Easing the county jail crunch | Arkansas Blog

Easing the county jail crunch



A newsletter of interest arrived today from state Rep. Allen Kerr on his legislative efforts to make the state pay more when it crams county jails with state prisoners. Kerr has the reasonable idea that the state shouldn't force counties to house their prisoners below cost. He's still pushing legislation to increase reimbursement rates. A hearing is coming up soon.

(Maybe Pulaski County's greedy justices of the peace could hold off nabbing yet another pay increase whilst Kerr is trying to persuade the state of the county's abject poverty.)

PS -- This is NOT just a Pulaski problem. See Garland, Benton and Washington counties, to name a few with big backups, Kerr said. But it's particularly punishing here. Pulaski's reward for scrimping to open new jail beds was the arrival of more than 300 state prisoners.
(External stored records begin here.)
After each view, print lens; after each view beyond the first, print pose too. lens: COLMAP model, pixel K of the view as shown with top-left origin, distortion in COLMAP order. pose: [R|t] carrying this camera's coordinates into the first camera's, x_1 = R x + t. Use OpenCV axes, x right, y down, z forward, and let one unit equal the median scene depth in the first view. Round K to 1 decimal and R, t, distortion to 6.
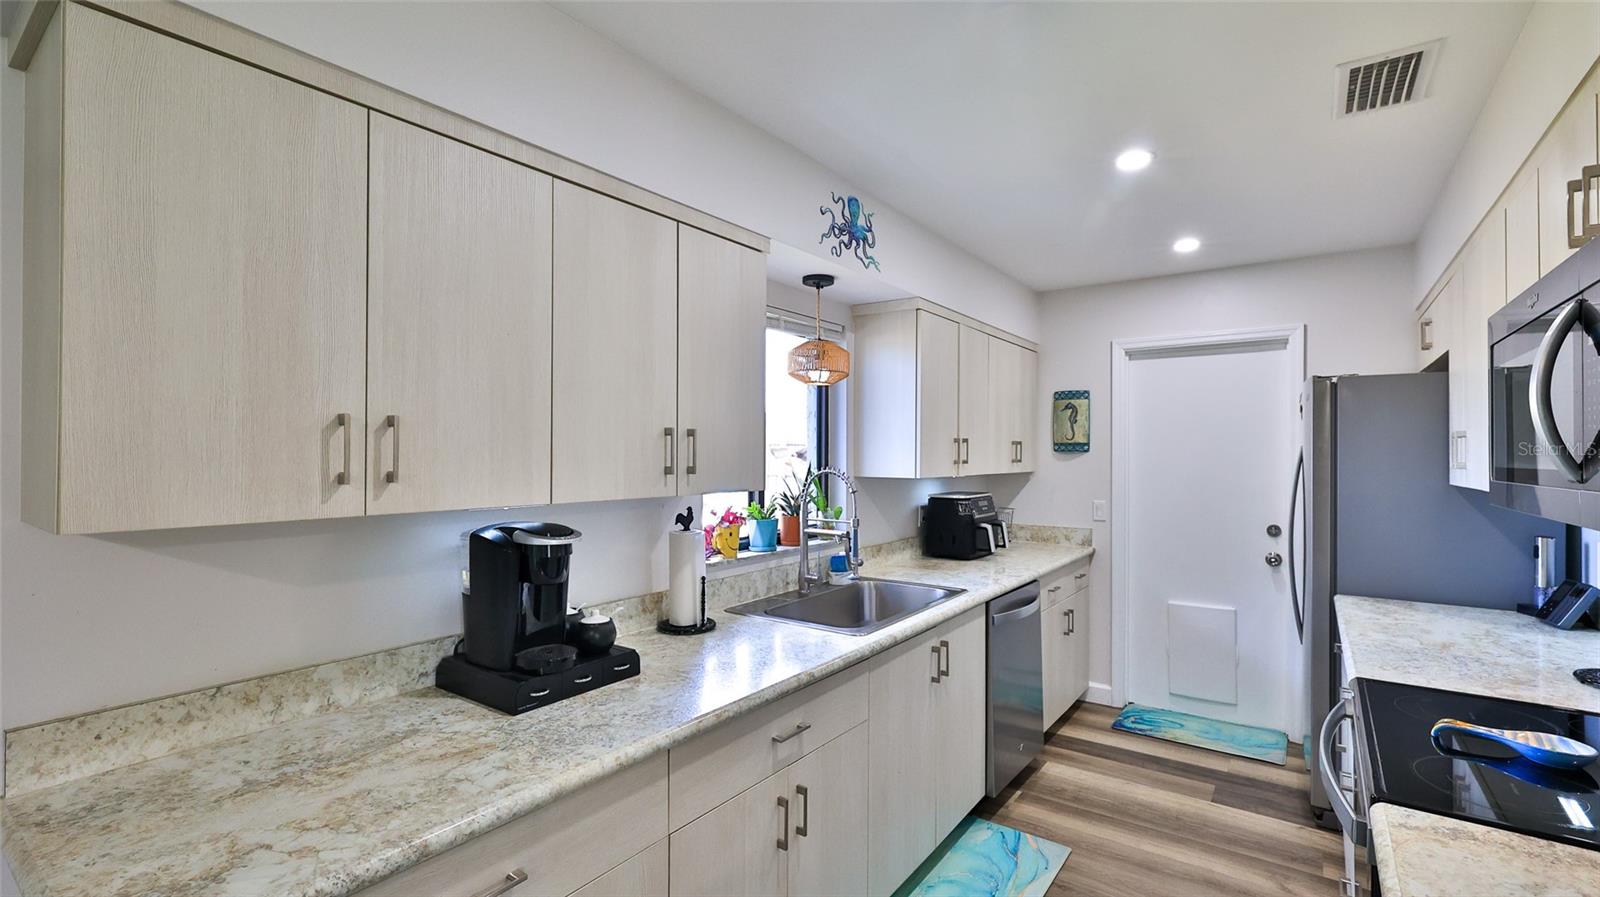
lens RADIAL K [[706.8, 0, 795.7], [0, 706.8, 449.3], [0, 0, 1]] dist [-0.000018, -0.000295]
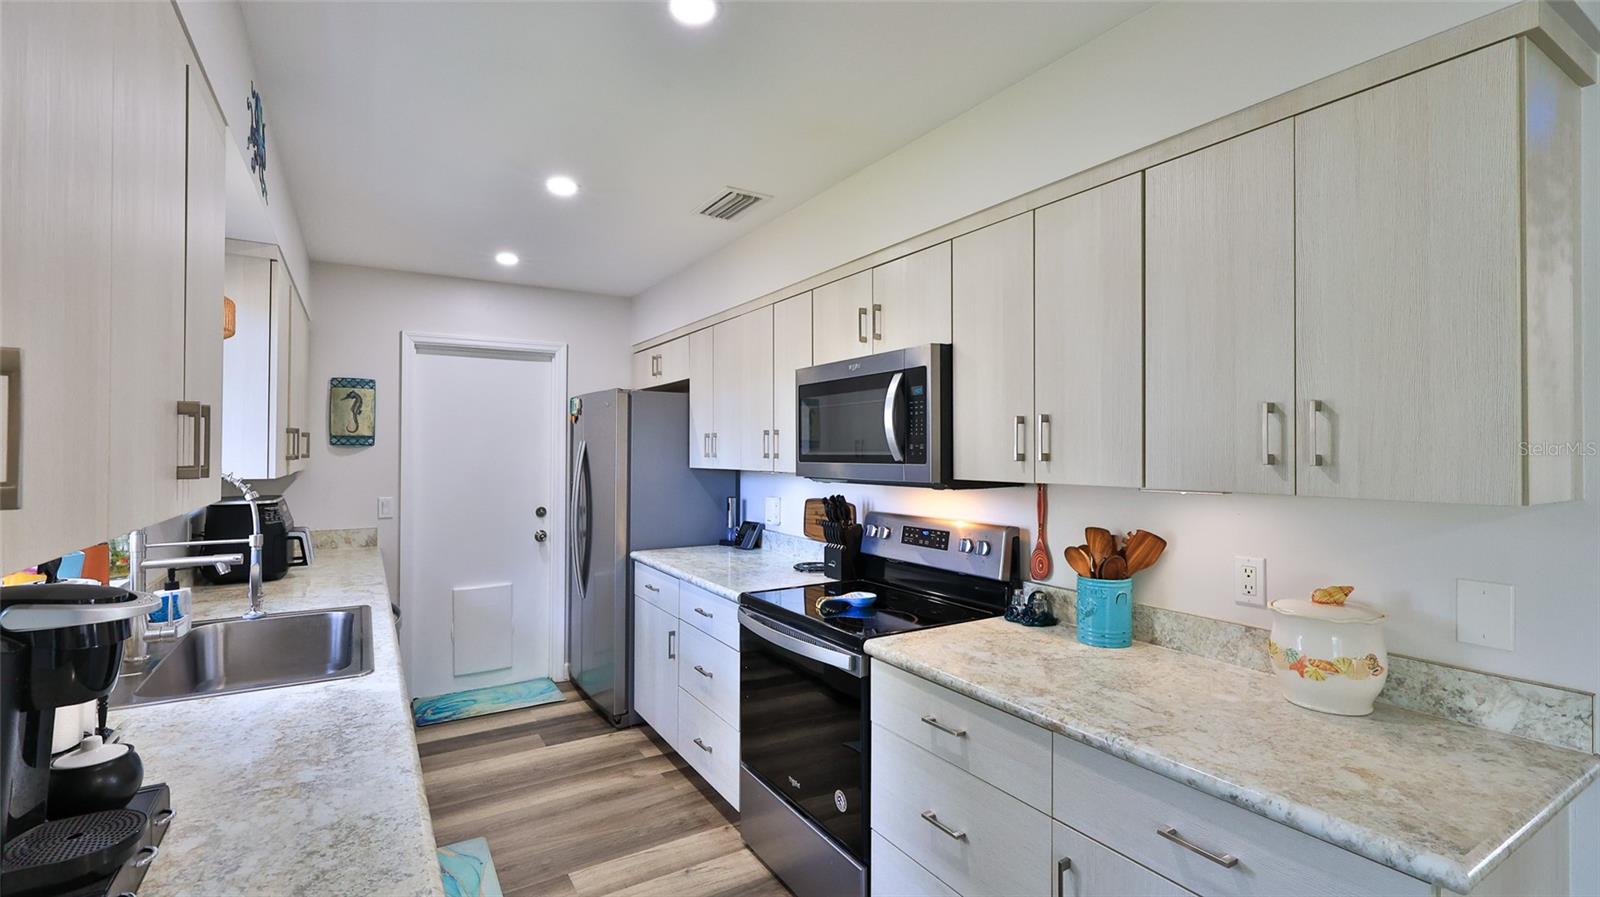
lens RADIAL K [[706.8, 0, 800.3], [0, 706.8, 446.3], [0, 0, 1]] dist [-0.000018, -0.000295]
pose [[0.376160, 0.002756, 0.926551, -0.369805], [-0.005430, 0.999985, -0.000770, 0.003407], [-0.926539, -0.004742, 0.376169, 0.196249]]
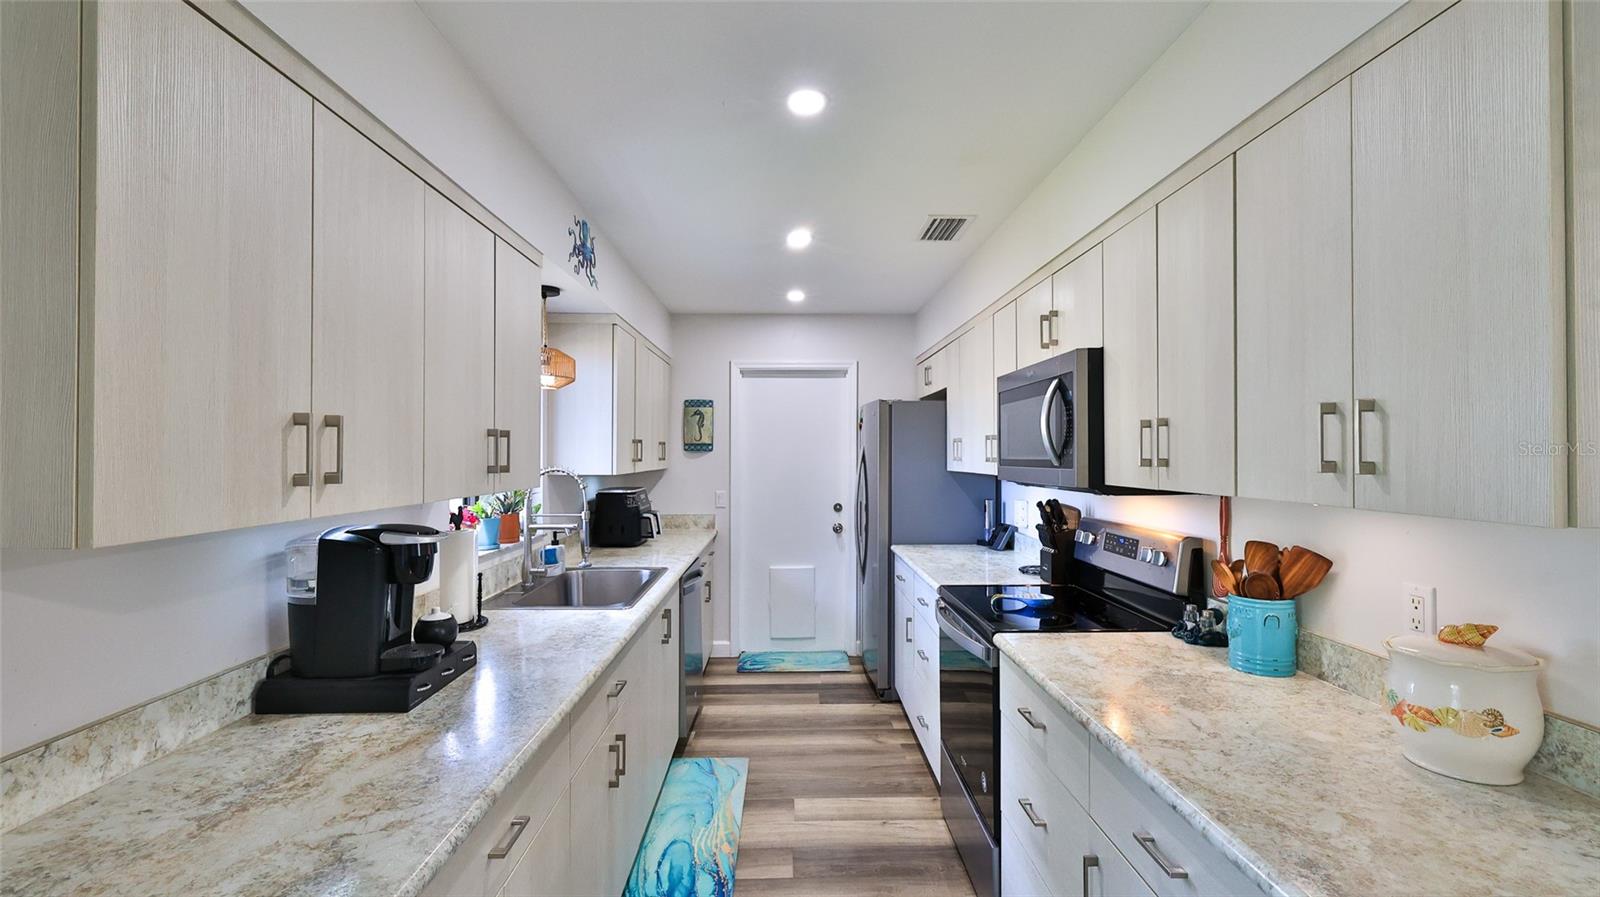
lens RADIAL K [[706.8, 0, 800.4], [0, 706.8, 449.0], [0, 0, 1]] dist [-0.000018, -0.000295]
pose [[0.794496, -0.000366, 0.607269, -0.310982], [-0.000169, 1.000000, 0.000825, -0.001040], [-0.607269, -0.000758, 0.794496, -0.081848]]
We essentially function as a cut-rate state prison and, so far, the governor hasn't been willing to do anything about it.
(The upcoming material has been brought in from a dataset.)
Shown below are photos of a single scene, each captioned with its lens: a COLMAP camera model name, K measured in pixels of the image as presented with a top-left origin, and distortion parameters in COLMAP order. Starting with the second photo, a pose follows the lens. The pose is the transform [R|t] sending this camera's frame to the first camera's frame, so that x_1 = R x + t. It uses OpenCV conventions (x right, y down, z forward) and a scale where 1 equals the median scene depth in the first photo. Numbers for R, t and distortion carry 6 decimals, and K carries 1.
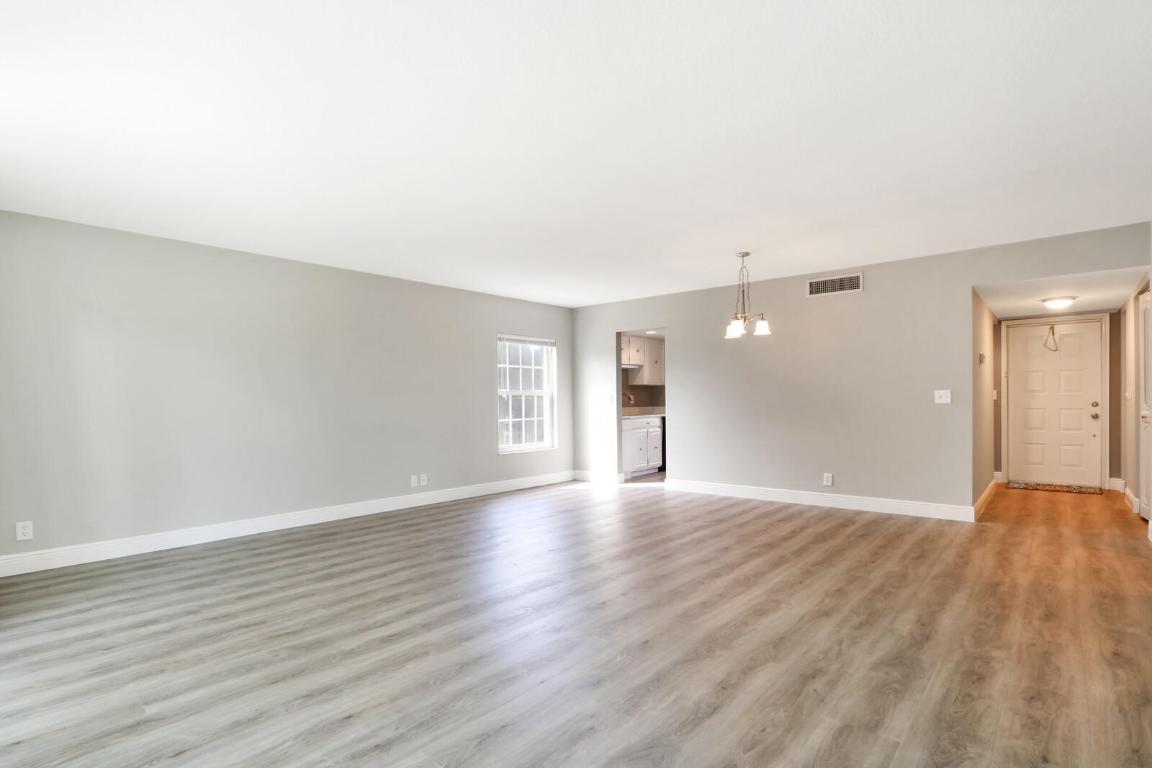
lens RADIAL K [[559.6, 0, 578.3], [0, 559.6, 404.4], [0, 0, 1]] dist [-0.000509, -0.000096]
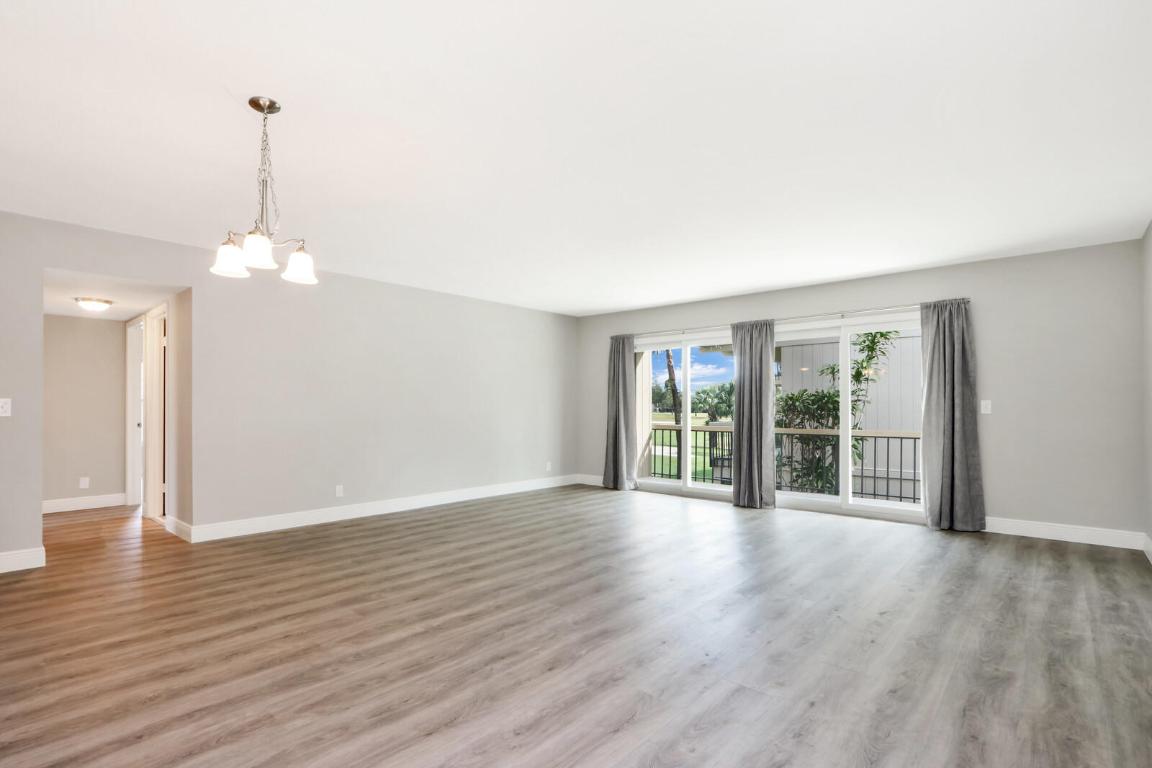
lens RADIAL K [[559.6, 0, 578.3], [0, 559.6, 404.4], [0, 0, 1]] dist [-0.000509, -0.000096]
pose [[-0.999887, 0.011527, 0.009690, 0.031955], [0.011593, 0.999909, 0.006877, -0.018139], [-0.009610, 0.006988, -0.999929, 2.054708]]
As many of you may have heard or unfortunately experienced, crime is a growing problem in Little Rock.  When I served on the Pulaski County Quorum Court, I helped put together the multi-year plan that would enable the County to begin to re-open jail beds that had been closed due to financial mismanagement in the county. 
One of our problems then was that the state only pays $28/day to the county for state prisoners that are awaiting transfer to state prisons.  This creates a problem for two reasons.  The first is obvious - every state inmate takes space that can be used to lock up criminals that are threatening our neighborhoods.  The second problem is that it costs Pulaski County an average of $52/day to house state prisoners.   
So, not only does the county suffer by not being able to lock up criminals, but the county also can't open additional beds because it is difficult funds in the budget when the state forces the county to accept these prisoners at that rate.   The state has two incentives to not move prisoners.  First is a lack of space in state facilities.  The other is the financial incentive the state has for not moving prisoners.  It costs the state an average of $56/day to house an inmate in state facilities, so the $28/day they force county jails to accept is a bargain. 
In the past legislative session I sponsored bill 1590 which would have increased the state reimbursement rate to the county Jails from $28/day to $40/day.  The Arkansas Department of Corrections habitually leaves these prisoners in the custody of the county system for months at a time waiting to be transported.  The problem is that they occupied badly needed jail beds that the counties need to hold incoming prisoners.  To add insult to injury, the state forces counties to accept a daily payment rate of half of what it costs the county to house and feed each prisoner.  House bill 1590 was approved through the house but with pressure from the Governor's office and those afraid of losing their pet projects, the bill was stopped before it could pass the State Senate.
Since it costs the Department of Corrections approximately $56/day this was a very good deal for the state and they did not want to give it up.   Unfortunately, this isn't a good deal for citizens who have to deal with rising rates of crime in their communities. 
At that time there was an average of about 150 to 200 state prisoners in the Pulaski county jail awaiting transport.    Fast forward to today,  you will find a new record total of over 326 state sentenced inmates being housed and fed by the Pulaski County detention center.  
It took four years for Pulaski County to find the funds to open another 100 beds and this past spring they finally achieved their long awaited goal, only to have to give them up to over 100 more state prisoners that the state refuses to transport. 
A call to the Department of Corrections revealed that the state had a back log of over 1600 prisoners all across Arkansas awaiting transport to the state penitentiaries. But had no real plan as to what they were going to do with the backlog of prisoners. Their concern was minimal --  and why not as they would much rather pay the counties the bargain price of $28/day instead of the $56/day per day it cost them to house their own prisoners.  This problem goes much further than just a financial concern as it has an effect down the line of our entire justice system.  The judges sentence the prisoners for breaking the law but have no place to send them to serve their sentences, as a result criminals have no fear of punishment and crime will and has risen.  Residents who are victimized by crime are paying a direct cost and all Arkansans are facing rising insurance rates due to the increase in crime. 
House Bill 1590 did not die; rather it was referred to review by an interim study committee meeting to be held at the capitol Room 272 on October 19th at 1:30 PM.  All who are interested in public safety and repairing our legal system to full operation again are welcome to come and share your opinion of keeping your loved ones and your property safe.  
It is the voice of concerned Arkansans that will need to speak loudly so pet projects don't take priority over the basic role of government - protecting its citizens.